Le plus déroutant dans l’impesanteur, ce n’est pas la phase où, délesté de son poids, le corps dérive à son gré. Ce n’est pas de marcher au plafond, de faire des saltos arrières. Ce n’est pas de se croire plus léger qu’un souffle. Le plus déroutant c’est l’arrachement. Cette évulsion sans douleur qui nous fait atteindre un autre état.
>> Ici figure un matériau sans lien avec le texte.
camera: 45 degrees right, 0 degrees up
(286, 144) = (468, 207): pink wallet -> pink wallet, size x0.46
Entre l’état d’hyper-gravité et l’état de micro-gravité, il y a un gouffre à franchir. Le franchissement de ce gouffre commence par une légère décharge électrique et se continue quelques secondes après dans une latence où le corps abandonne sa responsabilité de sanctuaire. C’est un changement de phase qui transforme en un instant toutes les lignes internes et externes de notre corps. C’est un dépouillement total de soi. On s’habitue très vite à ce nouvel environnement qu’est l’impesanteur, mais le changement d’état est toujours une surprise. Nous franchissons une frontière gardée par des forces plus grandes que nous. Nous le savons, c’est une force qui nous accepte et c’est la même force qui nous repoussera. Le contact électrique de cette force, qui se glisse au-dessous de nous, déclenche systématiquement un frisson qui agite toutes nos cellules. Il n’y a rien à faire, rien à défendre, nous sommes à sa merci et nous l’acceptons en figeant notre conscience d’une charge qui rompt toute résistance. Trente et une fois aujourd’hui j’ai connu cette force et trente et une fois j’ai frissonné d’être libre et dans le même temps prisonnier.
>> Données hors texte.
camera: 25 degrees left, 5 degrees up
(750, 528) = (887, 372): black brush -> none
Je suis le sujet d’une expérience qui modifie mes représentations internes et externes. J’amasse des données dont le traitement prendra du temps. Les résultats me sont encore inconnus, mais je mesure déjà que mes nerfs font l’épreuve d’une réconciliation. Ils savent qu’il existe un état de relâchement plus profond que dormir qui n’est pas mourir. Ils savent que la familiarité de notre condition fait de nos pas des habitudes vides. Faire cette expérience me renomme. À chaque pas sur le sol mon pied ose une question et mon autre pied lui répond en répétant la même manœuvre et en osant une autre question.

Avant de m’endormir, quelques soubresauts me soulèvent encore, ils sont les restes diffus des forces qui m’ont traversé. Cette nuit, mes rêves feront l’examen de mon abandon.